I live in Baton rouge LA

Does anyone know of any good FE/EIT class

or webinar or book or tapes. I prefere a webinar that I could save driving time

and be close to my children but at the same time I could ask Questions from professor

and possible create contact with other students , that may help me to find a job later.

Please help

dirty pat


----------



## dave2000 (Apr 30, 2010)

The things you are looking for is impossible. I recommend you to buy the books and review them at home, and also use the other site in home.

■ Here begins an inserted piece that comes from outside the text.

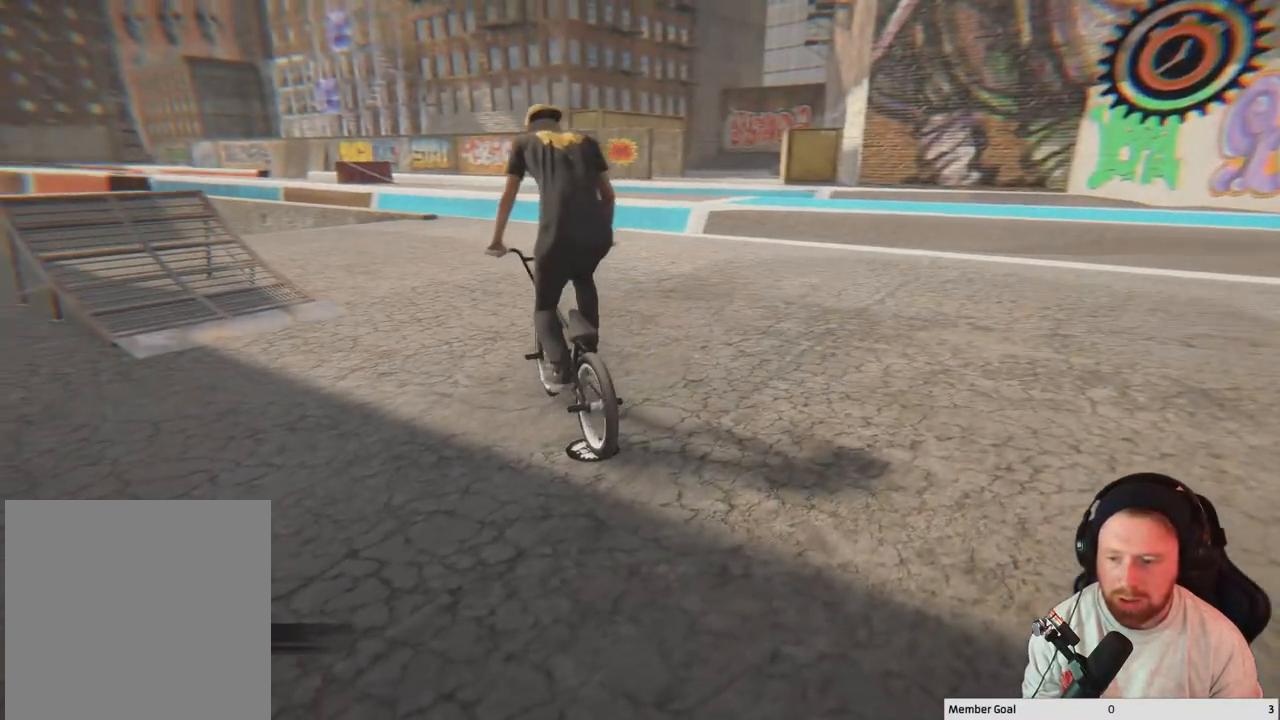
{"buttons": [], "left_stick": "center", "right_stick": "center", "events": []}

ppi2pass, cyberglut, eitexperts, eitexam, khanacademy.org/index.html

I did it  . Don't wast your time.


----------



## civilized_naah (Apr 30, 2010)

dirty pat said:


> I live in Baton rouge LADoes anyone know of any good FE/EIT class
> 
> or webinar or book or tapes. I prefere a webinar that I could save driving time
> 
> ...


This is the prelim info on the online FE (Fundamentals of Engineering) review course to be launched in the summer of 2010:

==============================================================================

EIT Review Course: July - October 2010

For those preparing for the October 30th 2010 FE exam

Dr. Indranil Goswami, P.E., one of the authors of the “Civil Engineering FE/EIT Exam preparation, 4th edition” (Kaplan) and author of the book “All in One Civil Engineering PE: Breadth and Depth Exam Guide” (McGraw Hill Professional, June 2009) has been teaching a review course for the Fundamentals of Engineering (FE, also known as EIT) exam for the past 9 years in a classroom oriented setting.

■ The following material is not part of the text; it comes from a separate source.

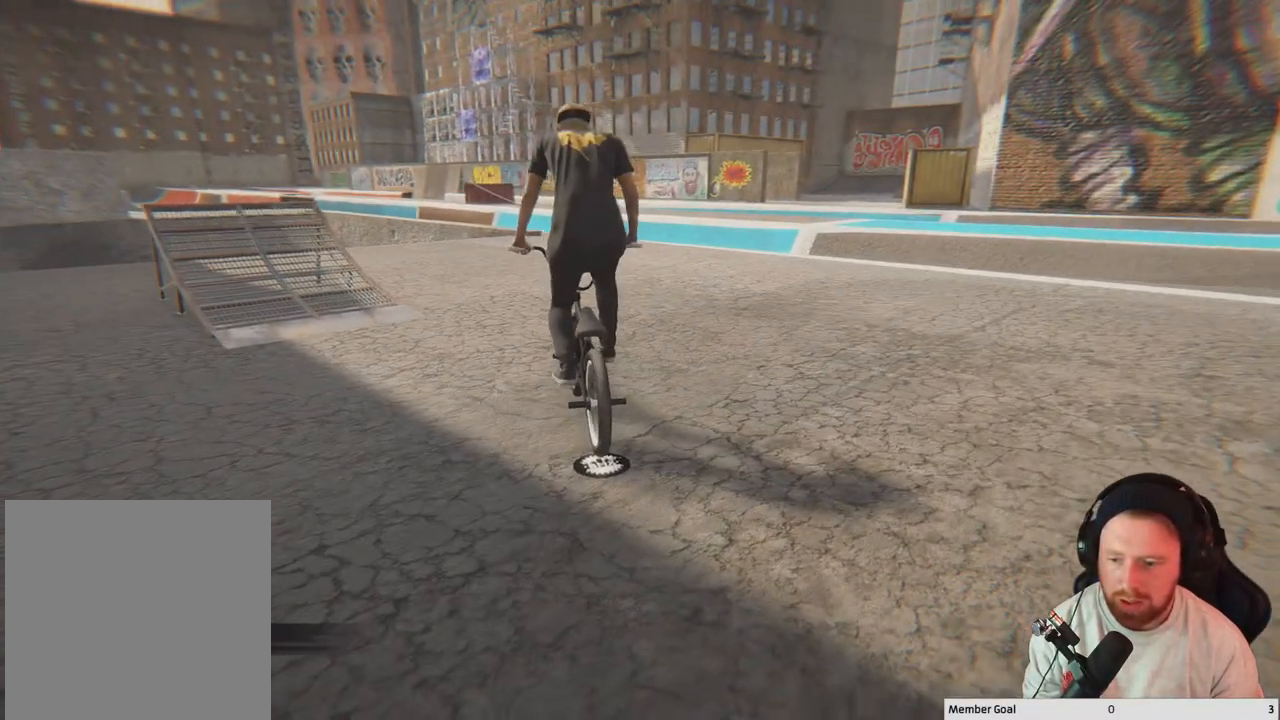
{"buttons": [], "left_stick": "center", "right_stick": "center", "events": []}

Starting in August 2010, Dr. Goswami will offer the FE Review course online in the form of webinars. The course will be offered over a 2½ month period (12 weeks), with two 2½ hour meetings each week. The total contact time for the course will be 55 hours. Tentative start date is Monday August 9th, 2010. Classes will be held Mondays and Wednesdays from 7:00 pm - 9:30 pm. No class: September 6th (Labor Day) and October 11th (Columbus Day)

The course is well balanced, paying approximately equal weight to all 13 subject areas on the GENERAL F.E. exam. Approximate coverage of topics (22 lectures total) will be:

Engineering Mathematics	(3 lectures)

Probability &amp; Statistics (2 lectures)

Statics (1½ lectures)

Dynamics (1½ lectures)

Mechanics of Materials	(2 lectures)

Electrical (2½ lectures)

Fluid Mechanics (3 lectures)

Ethics (½ lecture)

Chemistry (1½ lectures)

Biology (½ lecture)

Engineering Economics	(1 lecture)

Computers (½ lecture)

Thermodynamics &amp; Heat Transfer(2½ lectures)

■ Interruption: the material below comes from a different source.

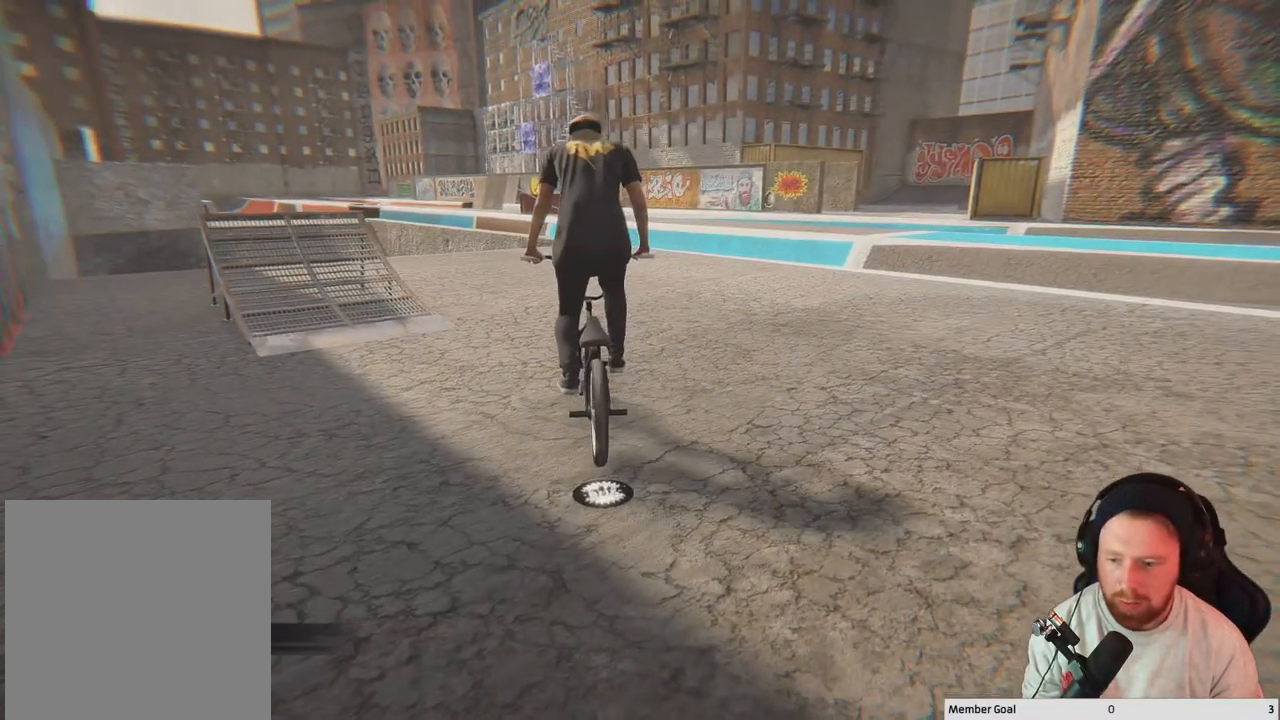
{"buttons": [], "left_stick": "center", "right_stick": "center", "events": []}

Each module will contain 2 ¼ hours of formatted instruction/review plus 15 minutes to address questions from the class attendees.

What equipment you will need:

Web access, headphones (for audio)

Contact him at [email protected]


----------



## fatimah (May 2, 2010)

dirty pat said:


> I live in Baton rouge LADoes anyone know of any good FE/EIT class
> 
> or webinar or book or tapes. I prefere a webinar that I could save driving time
> 
> ...


dirty pat

I came across this site

www.eitexperts.com

They have 136 hours of lecture and work shop it starts May 30 and finish in April 23

I looked at their sample lecture it is unbelievable. Also i clicked on webinar icon you can ask question, creat networking system among yourself and others. It is live, you can even print what ever the prof write on the white board. You have access to lectures before comming to class.

plus they teach and emphesise on concepts. This is not just a review class.

I strogly recommend this class. Plus they follow the NCEES manual. Plus they teach, not just review. go to their site click on sample lecture and orientation and webinar and see for yourself.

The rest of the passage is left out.